Beide adlig geborene Kirchenmänner benutzten ihr Vermögen und Erbe zum Wohle der Armen und Kranken. Sankt Gebhard gründete das Kloster Petershausen in Konstanz, geografisch gesehen liegt es ziemlich genau auf einer Linie mit der ehemaligen Burg Hohenbregenz, heute Gebhardsberg mit der Wallfahrtskirche Bregenz.

Kloster Petershausen ist mittlerweile zu einem Museum geworden, Zerstörungen in der Reformationszeit haben nicht viel vom Ursprung gelassen. Die Klosteranlage in Weingarten ist zur Zeit ohne Mönche, man sucht dringend eine ‘Nachfolge’. Allein das Kloster Mehrerau in Bregenz agiert noch mit unmittelbarer geistiger Kraft. Doch auch hier fehlt der Nachwuchs.

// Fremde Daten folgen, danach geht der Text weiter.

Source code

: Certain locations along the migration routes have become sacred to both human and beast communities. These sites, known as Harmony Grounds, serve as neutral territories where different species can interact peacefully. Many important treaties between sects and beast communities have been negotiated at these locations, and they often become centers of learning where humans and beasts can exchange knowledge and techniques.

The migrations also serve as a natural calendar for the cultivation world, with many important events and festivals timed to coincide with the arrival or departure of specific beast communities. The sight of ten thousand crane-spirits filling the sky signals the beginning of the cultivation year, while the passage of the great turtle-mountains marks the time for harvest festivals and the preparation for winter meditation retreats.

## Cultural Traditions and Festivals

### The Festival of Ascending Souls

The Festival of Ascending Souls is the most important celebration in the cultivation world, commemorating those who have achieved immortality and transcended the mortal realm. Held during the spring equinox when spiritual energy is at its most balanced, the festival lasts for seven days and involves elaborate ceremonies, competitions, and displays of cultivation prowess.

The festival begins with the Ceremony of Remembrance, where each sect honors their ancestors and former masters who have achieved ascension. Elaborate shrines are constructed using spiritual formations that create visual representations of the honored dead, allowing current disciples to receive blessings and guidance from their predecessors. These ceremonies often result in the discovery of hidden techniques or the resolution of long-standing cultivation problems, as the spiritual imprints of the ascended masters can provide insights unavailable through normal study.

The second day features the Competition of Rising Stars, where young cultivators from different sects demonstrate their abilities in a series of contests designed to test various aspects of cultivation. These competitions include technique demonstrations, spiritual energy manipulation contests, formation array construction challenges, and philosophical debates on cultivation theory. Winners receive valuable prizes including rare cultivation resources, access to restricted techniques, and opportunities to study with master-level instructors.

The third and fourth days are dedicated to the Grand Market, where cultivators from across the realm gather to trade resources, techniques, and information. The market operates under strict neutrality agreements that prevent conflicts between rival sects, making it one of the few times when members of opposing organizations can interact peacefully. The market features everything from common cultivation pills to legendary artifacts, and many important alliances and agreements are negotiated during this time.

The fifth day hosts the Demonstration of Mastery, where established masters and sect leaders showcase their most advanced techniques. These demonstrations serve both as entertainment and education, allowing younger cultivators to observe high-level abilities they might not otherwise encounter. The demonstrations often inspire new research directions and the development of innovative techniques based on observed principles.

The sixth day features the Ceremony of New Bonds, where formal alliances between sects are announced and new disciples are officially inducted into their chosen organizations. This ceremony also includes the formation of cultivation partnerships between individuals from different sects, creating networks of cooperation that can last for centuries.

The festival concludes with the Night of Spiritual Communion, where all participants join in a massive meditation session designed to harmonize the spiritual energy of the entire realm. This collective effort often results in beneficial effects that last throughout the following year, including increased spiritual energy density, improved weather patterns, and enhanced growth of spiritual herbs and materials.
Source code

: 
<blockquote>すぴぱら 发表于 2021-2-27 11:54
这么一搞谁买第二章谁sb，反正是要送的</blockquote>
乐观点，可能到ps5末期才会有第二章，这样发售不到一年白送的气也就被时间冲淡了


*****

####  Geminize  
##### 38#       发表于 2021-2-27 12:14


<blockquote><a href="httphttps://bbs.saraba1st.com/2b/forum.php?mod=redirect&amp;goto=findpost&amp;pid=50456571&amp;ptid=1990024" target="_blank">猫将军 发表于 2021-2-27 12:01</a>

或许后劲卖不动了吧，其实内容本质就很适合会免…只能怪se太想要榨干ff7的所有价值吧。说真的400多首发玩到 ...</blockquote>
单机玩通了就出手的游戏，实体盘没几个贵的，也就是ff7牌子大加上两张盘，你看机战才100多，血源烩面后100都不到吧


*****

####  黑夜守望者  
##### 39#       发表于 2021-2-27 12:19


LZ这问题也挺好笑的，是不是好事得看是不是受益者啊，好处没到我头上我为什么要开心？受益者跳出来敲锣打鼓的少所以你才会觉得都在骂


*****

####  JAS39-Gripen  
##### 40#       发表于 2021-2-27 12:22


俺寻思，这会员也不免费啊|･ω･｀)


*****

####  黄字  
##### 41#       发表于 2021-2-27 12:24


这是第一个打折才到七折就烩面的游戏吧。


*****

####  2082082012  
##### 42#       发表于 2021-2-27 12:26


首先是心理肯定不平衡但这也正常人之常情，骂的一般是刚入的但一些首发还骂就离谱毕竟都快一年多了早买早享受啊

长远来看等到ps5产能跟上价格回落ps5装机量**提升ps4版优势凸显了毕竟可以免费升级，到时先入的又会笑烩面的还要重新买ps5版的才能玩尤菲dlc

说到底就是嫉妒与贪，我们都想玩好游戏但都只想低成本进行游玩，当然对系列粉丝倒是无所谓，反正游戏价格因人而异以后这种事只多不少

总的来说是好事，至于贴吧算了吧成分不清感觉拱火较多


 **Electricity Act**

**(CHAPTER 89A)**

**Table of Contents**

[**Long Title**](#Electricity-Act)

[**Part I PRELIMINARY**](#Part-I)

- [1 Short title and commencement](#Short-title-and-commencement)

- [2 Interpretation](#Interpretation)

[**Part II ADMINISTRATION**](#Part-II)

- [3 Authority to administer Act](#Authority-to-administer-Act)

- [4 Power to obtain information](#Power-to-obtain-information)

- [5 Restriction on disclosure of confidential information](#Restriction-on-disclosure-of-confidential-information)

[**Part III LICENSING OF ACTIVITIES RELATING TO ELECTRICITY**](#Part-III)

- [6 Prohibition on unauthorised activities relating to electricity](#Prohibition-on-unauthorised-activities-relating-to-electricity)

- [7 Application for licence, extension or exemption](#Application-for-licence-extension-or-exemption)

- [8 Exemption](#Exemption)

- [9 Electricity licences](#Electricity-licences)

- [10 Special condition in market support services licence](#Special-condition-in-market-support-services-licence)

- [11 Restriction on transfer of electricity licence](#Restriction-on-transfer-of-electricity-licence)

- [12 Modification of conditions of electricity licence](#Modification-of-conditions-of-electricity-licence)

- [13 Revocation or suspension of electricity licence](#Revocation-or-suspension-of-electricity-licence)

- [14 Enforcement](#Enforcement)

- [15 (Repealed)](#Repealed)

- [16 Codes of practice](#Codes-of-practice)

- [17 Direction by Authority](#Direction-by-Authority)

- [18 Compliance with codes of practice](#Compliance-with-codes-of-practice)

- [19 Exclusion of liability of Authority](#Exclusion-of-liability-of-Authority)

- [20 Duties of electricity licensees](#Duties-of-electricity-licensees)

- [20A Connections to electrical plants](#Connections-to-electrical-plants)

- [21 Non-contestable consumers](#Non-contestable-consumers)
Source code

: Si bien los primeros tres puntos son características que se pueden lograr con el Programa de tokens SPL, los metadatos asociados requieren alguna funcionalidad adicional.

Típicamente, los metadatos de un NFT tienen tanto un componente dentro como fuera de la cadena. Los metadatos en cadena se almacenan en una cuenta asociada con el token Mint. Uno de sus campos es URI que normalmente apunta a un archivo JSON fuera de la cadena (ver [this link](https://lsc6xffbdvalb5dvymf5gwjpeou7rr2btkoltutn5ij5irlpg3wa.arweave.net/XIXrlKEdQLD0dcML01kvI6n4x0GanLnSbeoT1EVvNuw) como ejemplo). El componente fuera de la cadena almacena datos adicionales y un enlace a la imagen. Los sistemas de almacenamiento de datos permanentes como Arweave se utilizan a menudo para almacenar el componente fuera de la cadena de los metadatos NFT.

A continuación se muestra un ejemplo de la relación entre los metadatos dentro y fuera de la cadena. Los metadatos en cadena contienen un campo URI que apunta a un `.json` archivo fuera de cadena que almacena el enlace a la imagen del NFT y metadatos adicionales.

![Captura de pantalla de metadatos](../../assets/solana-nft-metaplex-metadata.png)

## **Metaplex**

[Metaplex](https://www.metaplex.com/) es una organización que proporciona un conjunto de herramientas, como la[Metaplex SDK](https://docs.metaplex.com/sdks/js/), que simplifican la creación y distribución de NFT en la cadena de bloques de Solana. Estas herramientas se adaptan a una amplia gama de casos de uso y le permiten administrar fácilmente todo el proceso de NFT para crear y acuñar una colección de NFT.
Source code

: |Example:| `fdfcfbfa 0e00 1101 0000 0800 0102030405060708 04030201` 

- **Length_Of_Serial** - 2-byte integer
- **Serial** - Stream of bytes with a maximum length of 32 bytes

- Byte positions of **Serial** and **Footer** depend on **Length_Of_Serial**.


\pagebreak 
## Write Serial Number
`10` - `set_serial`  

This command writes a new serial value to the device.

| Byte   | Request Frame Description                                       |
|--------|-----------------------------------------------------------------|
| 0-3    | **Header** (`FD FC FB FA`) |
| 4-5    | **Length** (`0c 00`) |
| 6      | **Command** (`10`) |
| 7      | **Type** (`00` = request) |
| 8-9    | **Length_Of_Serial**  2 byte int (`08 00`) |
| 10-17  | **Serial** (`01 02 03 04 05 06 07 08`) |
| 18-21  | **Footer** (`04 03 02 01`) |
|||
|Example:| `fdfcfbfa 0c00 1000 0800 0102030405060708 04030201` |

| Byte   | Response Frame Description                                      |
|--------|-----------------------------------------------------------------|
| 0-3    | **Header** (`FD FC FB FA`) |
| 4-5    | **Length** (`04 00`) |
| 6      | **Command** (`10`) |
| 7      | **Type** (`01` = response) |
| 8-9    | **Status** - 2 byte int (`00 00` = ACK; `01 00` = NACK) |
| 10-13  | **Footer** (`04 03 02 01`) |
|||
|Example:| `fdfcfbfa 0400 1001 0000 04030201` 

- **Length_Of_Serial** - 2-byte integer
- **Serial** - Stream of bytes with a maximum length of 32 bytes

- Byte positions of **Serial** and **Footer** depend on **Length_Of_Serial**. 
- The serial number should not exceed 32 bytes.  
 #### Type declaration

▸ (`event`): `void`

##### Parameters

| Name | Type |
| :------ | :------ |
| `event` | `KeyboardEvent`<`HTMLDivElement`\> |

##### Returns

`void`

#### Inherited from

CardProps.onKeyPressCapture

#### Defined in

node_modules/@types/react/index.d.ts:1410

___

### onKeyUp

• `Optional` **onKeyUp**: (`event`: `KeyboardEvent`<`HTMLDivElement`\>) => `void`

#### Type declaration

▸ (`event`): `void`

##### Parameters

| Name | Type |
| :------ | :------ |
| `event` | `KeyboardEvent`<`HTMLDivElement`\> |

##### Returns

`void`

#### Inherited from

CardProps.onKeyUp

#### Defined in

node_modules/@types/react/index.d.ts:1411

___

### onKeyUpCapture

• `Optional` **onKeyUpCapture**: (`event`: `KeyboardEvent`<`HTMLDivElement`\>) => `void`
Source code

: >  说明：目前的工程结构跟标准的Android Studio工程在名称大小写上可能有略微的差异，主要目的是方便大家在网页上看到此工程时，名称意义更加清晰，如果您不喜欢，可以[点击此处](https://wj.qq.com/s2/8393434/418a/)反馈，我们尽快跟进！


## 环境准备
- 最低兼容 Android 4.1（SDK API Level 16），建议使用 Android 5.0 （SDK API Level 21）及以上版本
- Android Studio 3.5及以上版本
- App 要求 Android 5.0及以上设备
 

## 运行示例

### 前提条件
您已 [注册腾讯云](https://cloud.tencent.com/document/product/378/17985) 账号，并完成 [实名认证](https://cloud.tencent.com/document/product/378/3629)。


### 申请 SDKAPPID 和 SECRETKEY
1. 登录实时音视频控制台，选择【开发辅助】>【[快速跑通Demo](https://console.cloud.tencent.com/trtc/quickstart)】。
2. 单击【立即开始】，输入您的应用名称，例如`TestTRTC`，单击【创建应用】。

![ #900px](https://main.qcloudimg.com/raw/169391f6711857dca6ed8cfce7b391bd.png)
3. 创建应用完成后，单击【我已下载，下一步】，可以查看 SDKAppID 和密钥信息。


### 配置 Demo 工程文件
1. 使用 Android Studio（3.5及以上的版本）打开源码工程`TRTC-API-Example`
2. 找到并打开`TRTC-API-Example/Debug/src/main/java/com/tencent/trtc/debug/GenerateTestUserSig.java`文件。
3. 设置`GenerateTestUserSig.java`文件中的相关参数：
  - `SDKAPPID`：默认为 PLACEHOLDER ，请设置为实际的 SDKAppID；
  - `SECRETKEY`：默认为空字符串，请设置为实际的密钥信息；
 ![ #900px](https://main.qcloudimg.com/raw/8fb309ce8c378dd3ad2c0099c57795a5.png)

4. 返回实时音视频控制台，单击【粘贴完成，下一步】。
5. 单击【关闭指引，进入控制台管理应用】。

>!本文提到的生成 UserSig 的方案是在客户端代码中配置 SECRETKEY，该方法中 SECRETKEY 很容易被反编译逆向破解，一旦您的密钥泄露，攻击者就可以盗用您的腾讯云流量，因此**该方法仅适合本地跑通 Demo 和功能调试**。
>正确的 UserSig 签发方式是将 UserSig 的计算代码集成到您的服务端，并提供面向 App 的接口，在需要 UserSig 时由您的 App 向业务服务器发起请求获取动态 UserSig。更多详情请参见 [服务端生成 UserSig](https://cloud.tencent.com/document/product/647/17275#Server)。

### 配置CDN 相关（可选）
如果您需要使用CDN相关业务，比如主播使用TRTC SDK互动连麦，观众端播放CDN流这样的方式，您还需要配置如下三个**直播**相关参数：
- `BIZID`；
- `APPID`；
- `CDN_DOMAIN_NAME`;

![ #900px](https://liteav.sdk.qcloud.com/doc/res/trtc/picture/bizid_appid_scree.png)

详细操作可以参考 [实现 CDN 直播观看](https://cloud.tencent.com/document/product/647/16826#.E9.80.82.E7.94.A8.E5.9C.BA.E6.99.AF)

Man kann die frühere Zeit immer noch erahnen, wenn man auf dem Bodensee unterwegs ist. Dreimal war der Heilige Konrad in Jerusalem, viele Male in Rom. Das gilt auch für den Heiligen Gebhard. Man wundert sich über die enorme Reisetätigkeit im frühen Mittelalter. Auch international war der Bodensee mit seinen Fürsten eine Region, die hohes Ansehen verzeichnen konnte. So holte sich Welf IV (von 1030/1040 bis 1101) seine zweite Gemahlin in London. Warum es ausgrechnet Judith von Flandern sein musste, die Kusine Wilhelm des Erobers und Halbschwester des Graf Balduin V von Flandern, die mit ihren 44 Jahren schon Witwe war und zwei erwachsene Söhne hatte, ist nicht bekannt. Doch brachte sie die Heiligblut-Reliquie mit nach Weingarten. Vielleicht war es ja Liebe. Sie gebar dem kinderlosen Welfen noch drei Nachkommen.

Das Bodenseeufer der Schweiz ist der Legende nach immer noch in einen Lichtkreis des Bruder Klaus’ (Niklaus von Flühe, von 1417 bis1487) gehüllt, dem Schutzpartron des Landes, der die Schweiz auch während den beiden verheerenden Kriegen im letzten Jahrhundert beschützt haben soll. Die Berge trotzten zudem diesen kriegerischen Ereignissen.

All das hat der Bodensee erlebt, und wer während einer Schifffahrt mit einem Katamaran dem Herzen ‚hört‘, dem kann noch Vieles mehr erzählt werden, über sich selbst und über die aktuelle Zeit. Es wäre wünschenswert, dass sich die Bodenseeregion mit Bezug auf die alten Traditionen geistig erneuern würde, um Zeichen zu setzen für ein neues, humanitäres Europa.